Foreclosure is a process that allows a lender to recover the amount owed on a defaulted loan by selling or taking ownership (reposession) of the property securing the loan.  The foreclosure process begins when a borrower/owner defaults on loan payments (usually mortgage payments) and the lender files a public default notice, called a Notice of Default or Lis Pendens.  The foreclosure process can end one of four ways:

  1. The borrower/owner reinstates the loan by paying off the default amount during a grace period determined by state law.  This grace period is also known as pre-foreclosure.

  2. The borrower/owner sells the property to a third party during the pre-foreclosure period.  The sale allows the borrower/owner to pay off the loan and avoid having a foreclosure on his or her credit history.

  3. A third party buys the property at a public auction at the end of the pre-foreclosure period.

  4. The lender takes ownership of the property, usually with the intent to re-sell it on the open market.  The lender can take ownership either through an agreement with the borrower/owner during pre-foreclosure, via a short sale foreclosure or by buying back the property at the public auction.  Properties reposessed by the lender are also known as bank-owned or REO properties (Real Estate Owned by the lender).

The advantage of buying a foreclosure is fairly obvious - the opportunity to obtain a property for a lesser sale price.  Foreclosed properties are often neglected or even damaged intentionally by the owners when the owners cannot recover the loan value by selling on the open market.  This disadvantaged state presents a potentially substantial value to open-minded or budget conscious buyers.  Furthermore, banks are not in the business of holding onto real estate.  Their goal is to liquidate.  Being on the buying end of this scenario can be financially favorable.

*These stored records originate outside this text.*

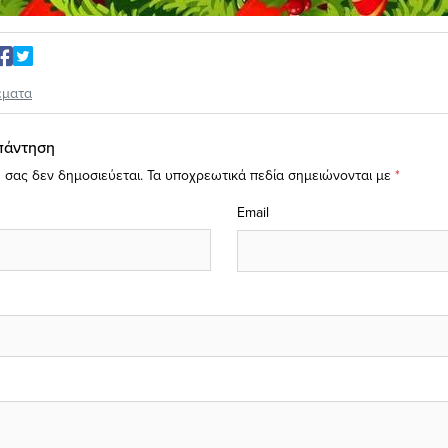
έματα
πάντηση
 σας δεν δημοσιεύεται.
Τα υποχρεωτικά πεδία σημειώνονται με
*
Email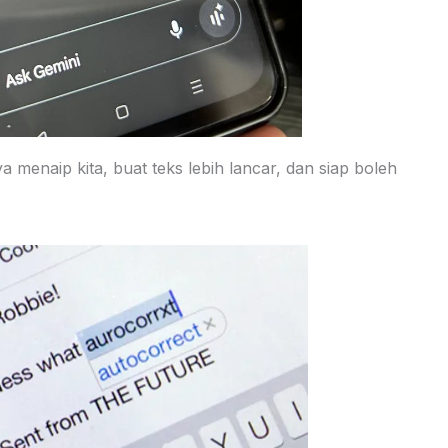
a menaip kita, buat teks lebih lancar, dan siap boleh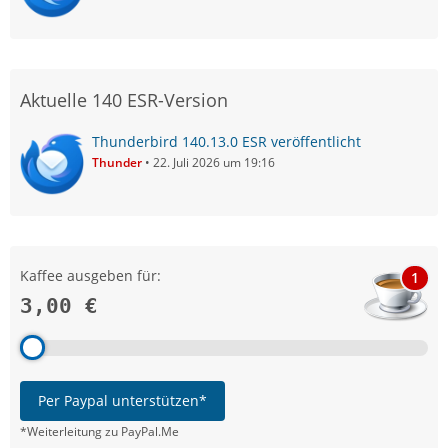
Aktuelle 140 ESR-Version
Thunderbird 140.13.0 ESR veröffentlicht
Thunder
22. Juli 2026 um 19:16
Kaffee ausgeben für:
1
3,00 €
Per Paypal unterstützen*
*Weiterleitung zu PayPal.Me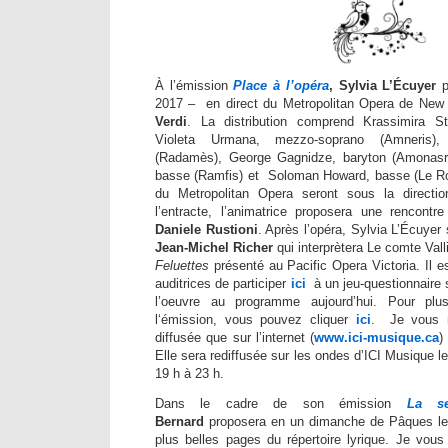
À l’émission
Place à l’opéra
,
Sylvia L’Écuyer
2017 – en direct du Metropolitan Opera de New
Verdi
. La distribution comprend Krassimira S
Violeta Urmana, mezzo-soprano (Amneris),
(Radamès), George Gagnidze, baryton (Amonasr
basse (Ramfis) et Soloman Howard, basse (Le Roi)
du Metropolitan Opera seront sous la directi
l’entracte, l’animatrice proposera une rencontr
Daniele Rustioni
. Après l’opéra, Sylvia L’Écuyer 
Jean-Michel Richer
qui interprètera Le comte Valli
Feluettes
présenté au Pacific Opera Victoria. Il e
auditrices de participer
ici
à un jeu-questionnaire 
l’oeuvre au programme aujourd’hui. Pour pl
l‘émission, vous pouvez cliquer
ici
. Je vous ra
diffusée que sur l’internet (
www.ici-musique.ca
)
Elle sera rediffusée sur les ondes d’ICI Musique l
19 h à 23 h.
Dans le cadre de son émission
La se
Bernard
proposera en un dimanche de Pâques le 
plus belles pages du répertoire lyrique. Je vou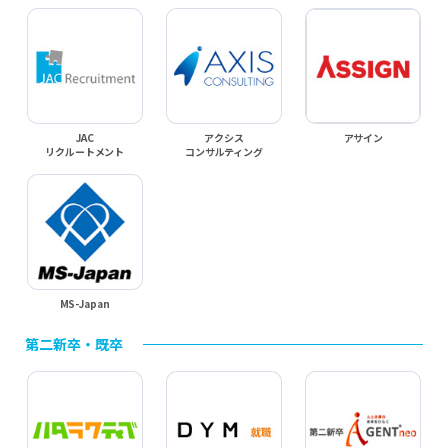
JAC
アクシス
アサイン
リクルートメント
コンサルティング
MS-Japan
第二新卒・既卒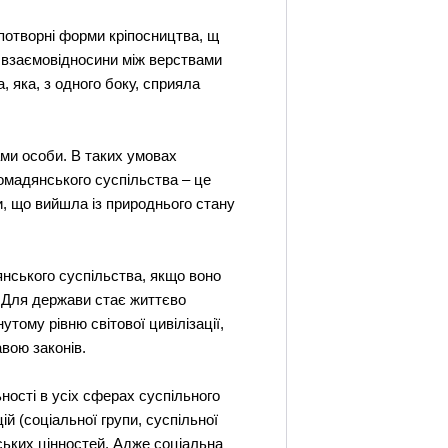
потворні форми кріпосництва, щ
а взаємовідносини між верствами
 яка, з одного боку, сприяла
ами особи. В таких умовах
ромадянського суспільства – це
и, що вийшла із природнього стану
янського суспільства, якщо воно
. Для держави стає життєво
тому рівню світової цивілізації,
авою законів.
ності в усіх сферах суспільного
цій (соціальної групи, суспільної
ських цінностей. Адже соціальна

There are, however, pitfalls and nuances of buying foreclosures that require considerable experience to navigate successfully.  A Realtor who is a foreclosure specialist is an absolutely key ingredient to a successful foreclosure purchase.  He or she will be able to advise you on the amount of time the process will take, as it does take longer than a normal buying transaction.  The Realtor will also be able to tell you what inspections are or are not allowed and when they must be obtained.  He or she will also help you mitigate unnecessary expenses, give you important selection considerations, and ensure you are prepared at each step that is unique to a foreclosure transaction.